Keep the text of the data exactly as it is and omit each picture from the copy.
-- Opening Marker --
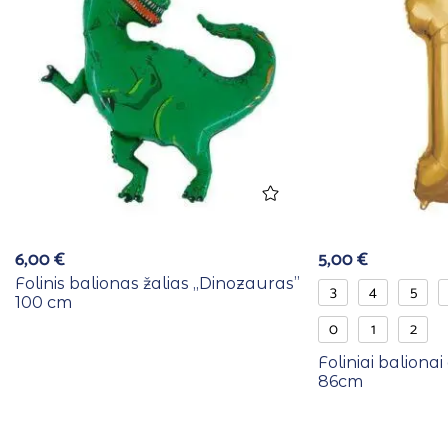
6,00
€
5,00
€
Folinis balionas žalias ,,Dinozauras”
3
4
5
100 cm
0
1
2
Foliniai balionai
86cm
-- Closing Marker --
Answer to the exercise:
6,00
€
5,00
€
Folinis balionas žalias ,,Dinozauras”
3
4
5
100 cm
0
1
2
Foliniai balionai
86cm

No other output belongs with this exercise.